For several months, we have witnessed right to information (RTI) activists fighting hard to prevent any curbs on people’s right to obtain information from public bodies. But it may be time to pause and reflect on whether some of this information is encroaching on the even more important right to privacy of ordinary individuals. For instance, the principal of St. Mira’s College for Girls in Pune is facing a peculiar dilemma. Someone has demanded the names and addresses of all her students under the RTI Act without clearly specifying the public interest involved in seeking this information. If the principal complies with the request, it would amount to handing over an important database and would encroach on the privacy of the young girls under her charge. However, with no clear privacy laws in India and RTI itself still being in an experimental stage, the college faces a dilemma. Do the people about whom information has been sought have a right to object? More importantly, would they have a cause of action against the college, for parting with the data if the information seeker misuses it? And is an individual’s right to privacy subservient to that of an information seeker under RTI? At the moment the college is considering its legal options to see if it has to part with the information at all. But if this is forced to do so, it will be the quickest way for unscrupulous elements to use the RTI Act to build lucrative databases that can then be exploited for targeted marketing of products and services.

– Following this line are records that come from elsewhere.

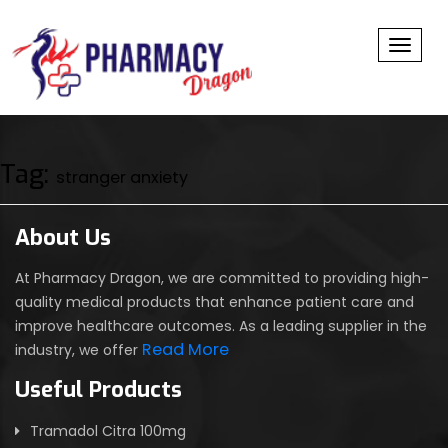
Toggl
Tag:
stranger anxiety
About Us
At Pharmacy Dragon, we are committed to providing high-
quality medical products that enhance patient care and
improve healthcare outcomes. As a leading supplier in the
Read More
industry, we offer
Useful Products
Tramadol Citra 100mg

The best borrower pays the least interest; it is an axiom that bank depositors must not forget when they are tempted by high interest rates offered by cooperative banks. This is especially important because the banking regulator usually acts when it is already too late. The Grahak Suraksha Academy of has written to Reserve Bank of India’s Gujarat office drawing attention to some alleged arm-twisting by Cooperative Bank of Rajkot Ltd. The bank asks depositors to invest 50 per cent of their deposit in the share capital of the bank by promising a 15 per cent dividend. Allegedly, the balance is to be deposited in a special five-year deposit bearing 7 per cent interest. Depositors are told that this actually works out to an 11 per cent return to the depositor, as against 8-9 per cent being paid by other banks. But then, half the deposit is in risky, unlisted equity and the other half is tied up for a longer term at a lower interest rate. Interestingly, the bank’s website boasts of a “zero NPA” status, but the balance sheet posted on the website is for the year ended March 2005.

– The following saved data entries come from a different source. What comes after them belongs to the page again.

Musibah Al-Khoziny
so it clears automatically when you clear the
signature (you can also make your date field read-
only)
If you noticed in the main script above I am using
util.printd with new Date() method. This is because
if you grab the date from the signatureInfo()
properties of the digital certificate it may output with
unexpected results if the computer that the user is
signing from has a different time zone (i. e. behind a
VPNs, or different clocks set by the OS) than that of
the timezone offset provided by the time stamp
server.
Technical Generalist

Flawless Diamond (India) Ltd, a little known company that has been in existence for over a decade, is suddenly soaring to unprecedented highs. The scrip spurted from just around Rs 13.45 in June last year and Rs 57 a month ago to a high of Rs 112 last Friday. The sharp rise is accompanied by a series of corporate announcements including the opening of some retail outfits and new orders that hardly seem to merit such excitement. Can the frequency of announcements alone drive up the share price? Clearly, this is another one that has flown under the radar of the much-touted Integrated Market Surveillance System of the regulator. Meanwhile, sources say that the lock-in on preferential allotments to the promoter group is set to end very soon and if anything, this would increase liquidity and should depress the price.